Pour autant, selon Younss Messoudi, tout n’est pas à jeter dans cette mesure, loin de là. Ce projet est même « une très bonne nouvelle, car il permettrait de relever le niveau scientifique de nos jeunes », dit-il. « En effet, ils sont aujourd’hui trop nombreux à arrêter les mathématiques dès la seconde alors qu’avec cet examen, ils bénéficieront d’un an et demi supplémentaire d’enseignement. De quoi acquérir un socle scientifique solide, au moins pour les non-spécialistes, avec les fondamentaux comme le calcul, les équations, le pourcentage et de garder des compétences de mathématiques. Un sésame essentiel pour Parcoursup, quoiqu’on en dise.

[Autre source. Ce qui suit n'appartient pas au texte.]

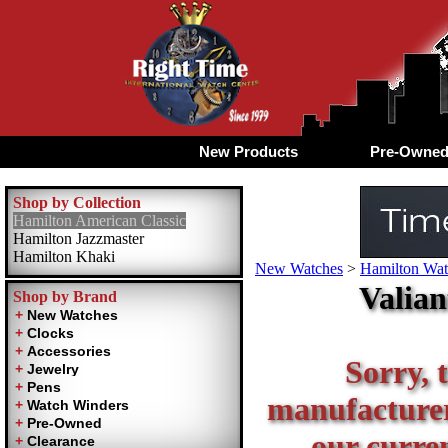
New Products
Pre-Owne
Shop by Collection
Hamilton American Classic
Hamilton Jazzmaster
Hamilton Khaki
New Watches
>
Hamilton Wat
Valian
Shop by Brand
Sorry, t
manufacturer 
our curren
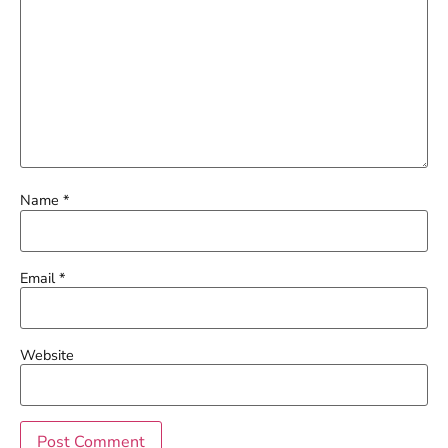
Name
*
Email
*
Website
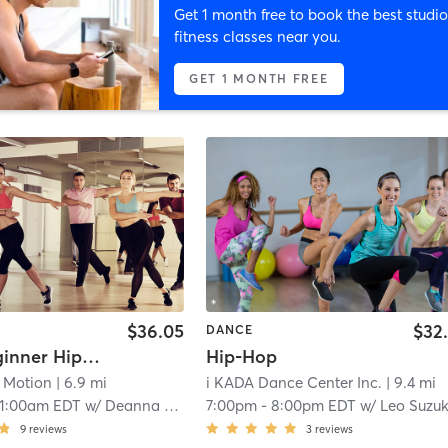
Get 1 month free to book the best studio
fitness classes near you.
GET 1 MONTH FREE
$36.05
$32
DANCE
Adult Beginner Hip Hop
Hip-Hop
n Motion
| 6.9 mi
i KADA Dance Center Inc.
| 9.4 mi
11:00am EDT
w/
Deanna Pandolfo
7:00pm
-
8:00pm EDT
w/
Leo Suzuk
9
reviews
3
reviews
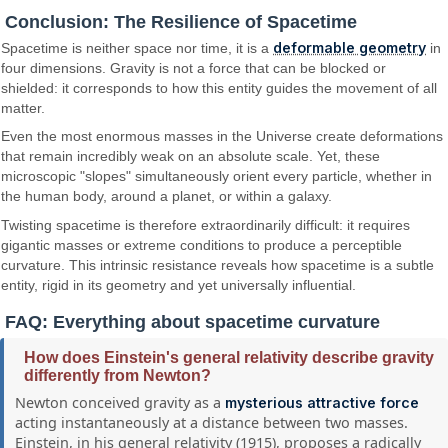
Conclusion: The Resilience of Spacetime
deformable geometry
Spacetime is neither space nor time, it is a
in
four dimensions. Gravity is not a force that can be blocked or
shielded: it corresponds to how this entity guides the movement of all
matter.
Even the most enormous masses in the Universe create deformations
that remain incredibly weak on an absolute scale. Yet, these
microscopic "slopes" simultaneously orient every particle, whether in
the human body, around a planet, or within a galaxy.
Twisting spacetime is therefore extraordinarily difficult: it requires
gigantic masses or extreme conditions to produce a perceptible
curvature. This intrinsic resistance reveals how spacetime is a subtle
entity, rigid in its geometry and yet universally influential.
FAQ: Everything about spacetime curvature
How does Einstein's general relativity describe gravity
differently from Newton?
Newton conceived gravity as a
mysterious attractive force
acting instantaneously at a distance between two masses.
Einstein, in his general relativity (1915), proposes a radically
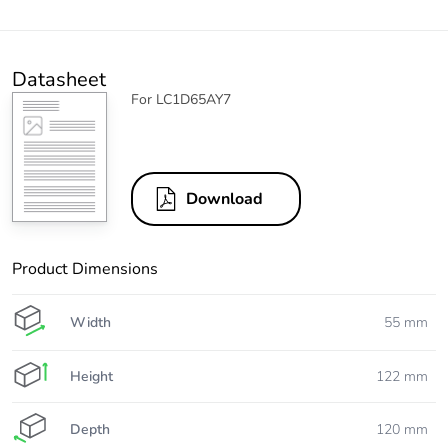
Datasheet
For LC1D65AY7
Download
Product Dimensions
Width
55 mm
Height
122 mm
Depth
120 mm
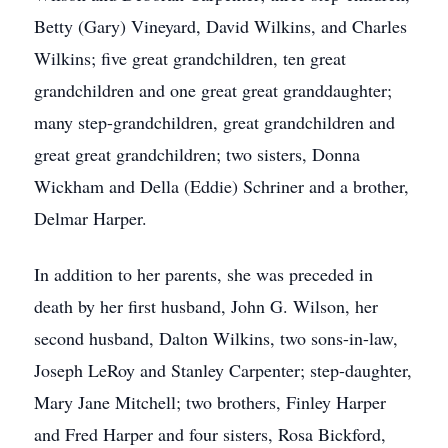
Betty (Gary) Vineyard, David Wilkins, and Charles
Wilkins; five great grandchildren, ten great
grandchildren and one great great granddaughter;
many step-grandchildren, great grandchildren and
great great grandchildren; two sisters, Donna
Wickham and Della (Eddie) Schriner and a brother,
Delmar Harper.
In addition to her parents, she was preceded in
death by her first husband, John G. Wilson, her
second husband, Dalton Wilkins, two sons-in-law,
Joseph LeRoy and Stanley Carpenter; step-daughter,
Mary Jane Mitchell; two brothers, Finley Harper
and Fred Harper and four sisters, Rosa Bickford,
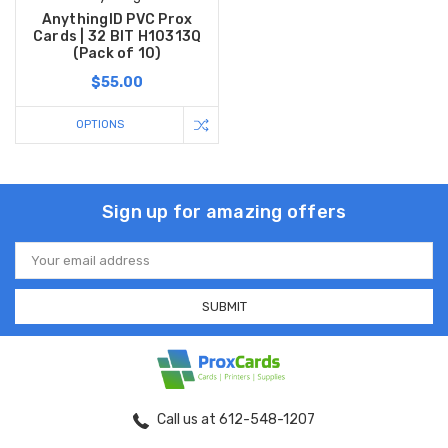
AnythingID PVC Prox
Cards | 32 BIT H10313Q
(Pack of 10)
$55.00
OPTIONS
Sign up for amazing offers
Email
Address
Call us at 612-548-1207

De plus, appréhender les maths par le biais des domaines de prédilection des jeunes, comme l’IA, l’informatique, les data science, va permettre de leur donner des bases pour appréhender, comprendre, analyser ce qui les entoure », explique-t-il.

L’enseignant est par ailleurs certain que cette ouverture interdisciplinaire permettra aux élèves de « donner du sens aux maths et de renforcer leur esprit critique ». « Aujourd’hui, dans un monde où on est saturé de chiffres avec des sondages, des statistiques, il faut qu’on arrive à les lire, les interpréter, et se questionner. Cet enseignement de culture scientifique pourra donner aux élèves de manière générale un esprit lucide et surtout leur permettre d’aborder avec les ressources suffisantes les fake news des discours scientifiques », conclut-il.